Ainsi, quand bien même aucune décision n’a pour l’heure été prise s’agissant des modalités techniques de développement de l’infrastructure qui serait utilisée pour ce projet (ni même s’agissant de l'émission effective d’un euro numérique), la BCE a indiqué que l’euro numérique pourrait être basé sur une technologie des registres distribués (distributed ledger technology ou DLT).

La création d’un euro numérique via une DLT pourrait dès lors être analysée comme une «tokénisation» de la monnaie fiduciaire européenne, l’Autorité des marchés financiers définissant la tokénisation comme «un procédé de représentation numérique permettant l’enregistrement, la conservation et la transmission d’un actif au sein d’un[e][DLT]».

Mais alors, comment s’insérerait l’euro numérique dans le paysage monétaire actuel ? Et comment le distinguer d’autres types d’actifs également liés à la monnaie européenne, et dont la création s’apparente également à une tokénisation de l’euro, tels que les monnaies numériques de banque centrale (MNBC) de gros (wholesale), les stablecoins ou les dépôts tokénisés ?

Euro numérique et MNBC de gros

A ce jour, 130 pays représentant 98% du PIB mondial explorent le recours aux MNBC (de gros, de détail, voire les deux en parallèle). La Banque de France a pour sa part participé à douze expérimentations impliquant le recours à une MNBC de gros. Une MNBC de gros constitue une monnaie de banque centrale émise de façon dématérialisée, ayant vocation à n'être utilisée que par des institutions financières pour des règlements interbancaires. A l’heure actuelle, ces règlements sont réalisés via T2, le système de règlement brut en temps réel de l’Eurosystème ayant remplacé TARGET2.
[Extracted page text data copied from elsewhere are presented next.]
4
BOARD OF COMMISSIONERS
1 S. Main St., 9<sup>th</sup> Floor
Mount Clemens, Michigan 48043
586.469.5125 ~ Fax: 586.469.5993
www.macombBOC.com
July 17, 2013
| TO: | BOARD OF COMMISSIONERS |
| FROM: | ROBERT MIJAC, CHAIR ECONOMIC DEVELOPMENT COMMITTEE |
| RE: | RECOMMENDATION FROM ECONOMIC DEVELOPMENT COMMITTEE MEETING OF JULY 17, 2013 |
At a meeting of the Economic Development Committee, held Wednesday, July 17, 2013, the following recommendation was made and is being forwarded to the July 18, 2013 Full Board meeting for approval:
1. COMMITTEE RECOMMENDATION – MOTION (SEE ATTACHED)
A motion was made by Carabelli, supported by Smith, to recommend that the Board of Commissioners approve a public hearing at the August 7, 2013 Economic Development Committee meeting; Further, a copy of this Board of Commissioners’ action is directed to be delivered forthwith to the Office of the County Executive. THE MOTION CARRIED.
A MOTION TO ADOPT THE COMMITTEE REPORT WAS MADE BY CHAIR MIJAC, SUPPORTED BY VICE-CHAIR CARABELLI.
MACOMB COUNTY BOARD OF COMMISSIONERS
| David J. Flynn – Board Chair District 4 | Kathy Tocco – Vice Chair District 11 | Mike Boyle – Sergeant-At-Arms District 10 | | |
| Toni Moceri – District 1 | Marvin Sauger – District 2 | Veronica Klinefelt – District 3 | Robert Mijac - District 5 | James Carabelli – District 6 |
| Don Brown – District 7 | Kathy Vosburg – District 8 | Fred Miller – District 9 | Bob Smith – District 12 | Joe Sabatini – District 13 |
L'émission d’une MNBC de gros directement sur une DLT pourrait avoir de nombreux avantages, parmi lesquels la simplification et l’accélération du règlement-livraison d’actifs financiers, en rendant par exemple possible la réalisation d’un «règlement atomique» (atomic settlement) sur DLT pour la livraison de security tokens (par exemple des titres obligataires inscrits sur une DLT). Dans ce cas, un smart contract prévoirait le paiement (via une MNBC de gros) et la livraison des actifs financiers simultanément et instantanément, réduisant ainsi le risque de contrepartie.

L’euro numérique serait également une monnaie de banque centrale, mais elle se distinguerait des MNBC de gros par l’utilisation qui en serait faite : il s’agirait d’une MNBC de détail conçue pour être utilisée par les particuliers et les entreprises dans leur vie quotidienne. L’euro numérique viendrait en complément des espèces, et constituerait ainsi une sorte de cash dématérialisé.
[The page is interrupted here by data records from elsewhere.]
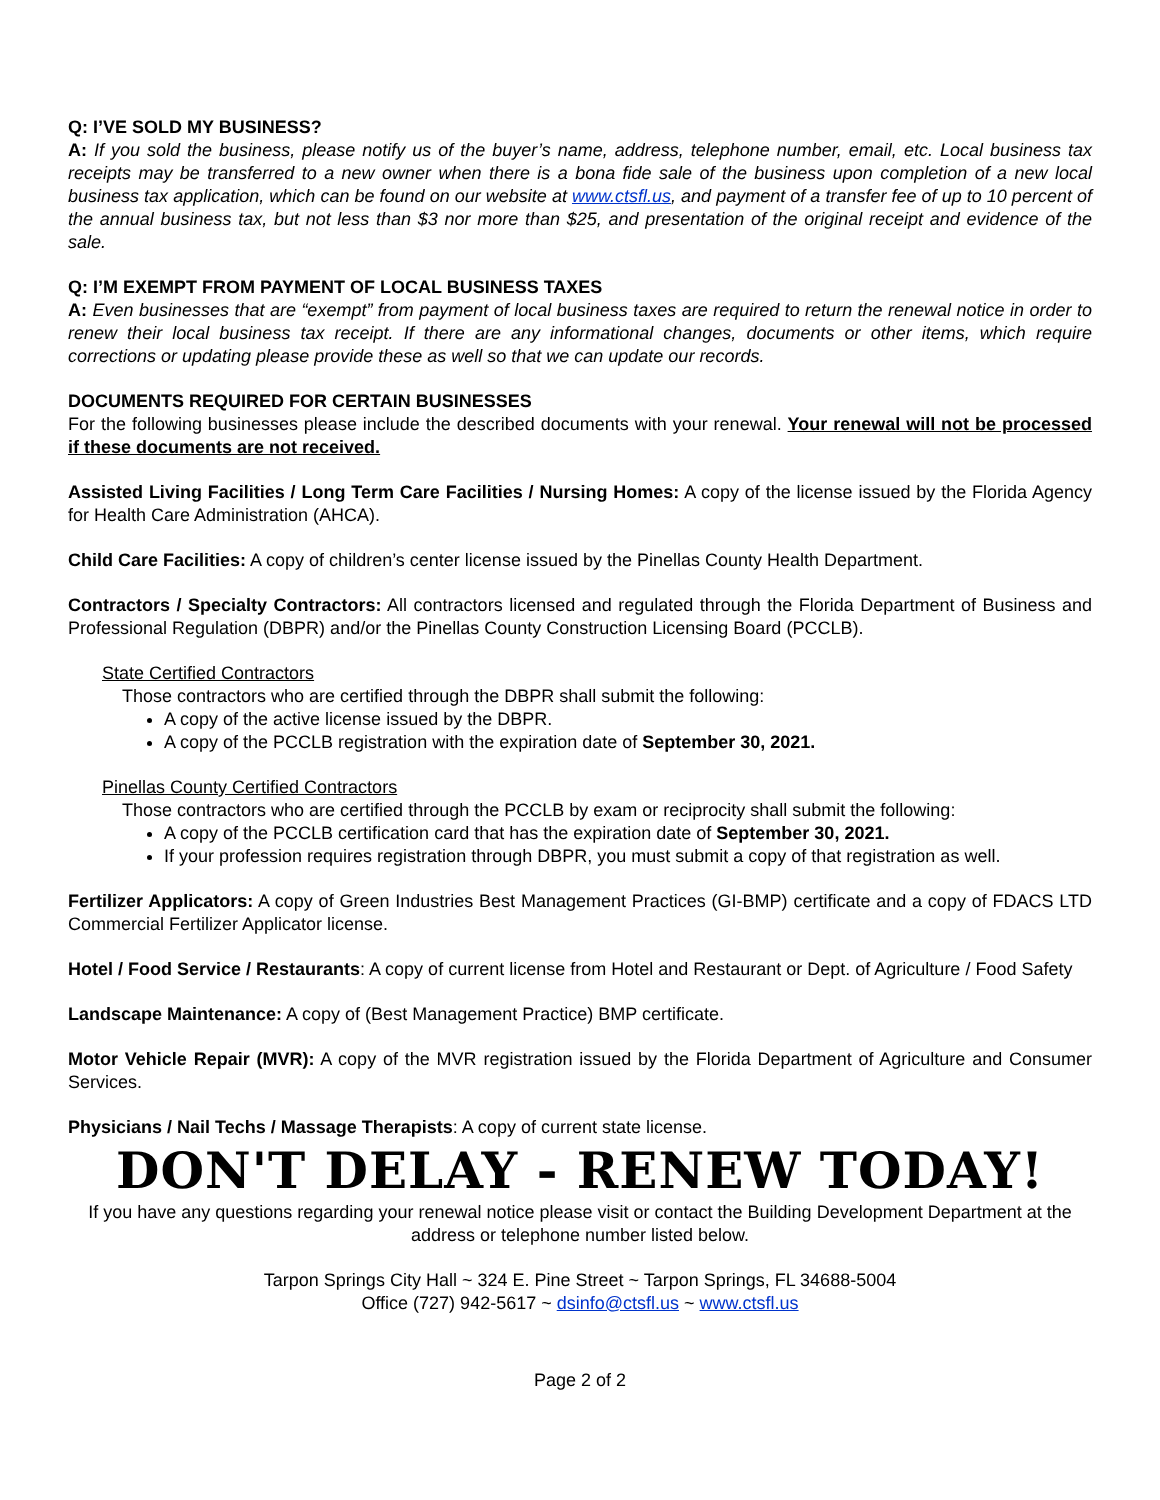Q: I’VE SOLD MY BUSINESS?
A: If you sold the business, please notify us of the buyer’s name, address, telephone number, email, etc. Local business tax receipts may be transferred to a new owner when there is a bona fide sale of the business upon completion of a new local business tax application, which can be found on our website at www.ctsfl.us, and payment of a transfer fee of up to 10 percent of the annual business tax, but not less than $3 nor more than $25, and presentation of the original receipt and evidence of the sale.
Q: I’M EXEMPT FROM PAYMENT OF LOCAL BUSINESS TAXES
A: Even businesses that are “exempt” from payment of local business taxes are required to return the renewal notice in order to renew their local business tax receipt. If there are any informational changes, documents or other items, which require corrections or updating please provide these as well so that we can update our records.
DOCUMENTS REQUIRED FOR CERTAIN BUSINESSES
For the following businesses please include the described documents with your renewal. Your renewal will not be processed if these documents are not received.
Assisted Living Facilities / Long Term Care Facilities / Nursing Homes: A copy of the license issued by the Florida Agency for Health Care Administration (AHCA).
Child Care Facilities: A copy of children’s center license issued by the Pinellas County Health Department.
Contractors / Specialty Contractors: All contractors licensed and regulated through the Florida Department of Business and Professional Regulation (DBPR) and/or the Pinellas County Construction Licensing Board (PCCLB).
State Certified Contractors
Those contractors who are certified through the DBPR shall submit the following:
A copy of the active license issued by the DBPR.
A copy of the PCCLB registration with the expiration date of September 30, 2021.
Pinellas County Certified Contractors
Those contractors who are certified through the PCCLB by exam or reciprocity shall submit the following:
A copy of the PCCLB certification card that has the expiration date of September 30, 2021.
If your profession requires registration through DBPR, you must submit a copy of that registration as well.
Fertilizer Applicators: A copy of Green Industries Best Management Practices (GI-BMP) certificate and a copy of FDACS LTD Commercial Fertilizer Applicator license.
Hotel / Food Service / Restaurants: A copy of current license from Hotel and Restaurant or Dept. of Agriculture / Food Safety
Landscape Maintenance: A copy of (Best Management Practice) BMP certificate.
Motor Vehicle Repair (MVR): A copy of the MVR registration issued by the Florida Department of Agriculture and Consumer Services.
Physicians / Nail Techs / Massage Therapists: A copy of current state license.
DON'T DELAY - RENEW TODAY!
If you have any questions regarding your renewal notice please visit or contact the Building Development Department at the address or telephone number listed below.
Tarpon Springs City Hall ~ 324 E. Pine Street ~ Tarpon Springs, FL 34688-5004
Office (727) 942-5617 ~ dsinfo@ctsfl.us ~ www.ctsfl.us
Page 2 of 2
Euro numérique et stablecoins

Les stablecoins, représentant actuellement une capitalisation de marché d’environ 126 milliards de dollars, sont des crypto-actifs visant à conserver une valeur stable en se référant à un actif, tel qu’une monnaie officielle. Contrairement aux MNBC (et donc à l’euro numérique), les stablecoins ne sont pas émis par des banques centrales. Leur émission s’effectue soit de façon centralisée par des entités privées (par exemple Tether ou Circle), soit de façon décentralisée via des protocoles (par exemple MakerDAO, émetteur du DAI).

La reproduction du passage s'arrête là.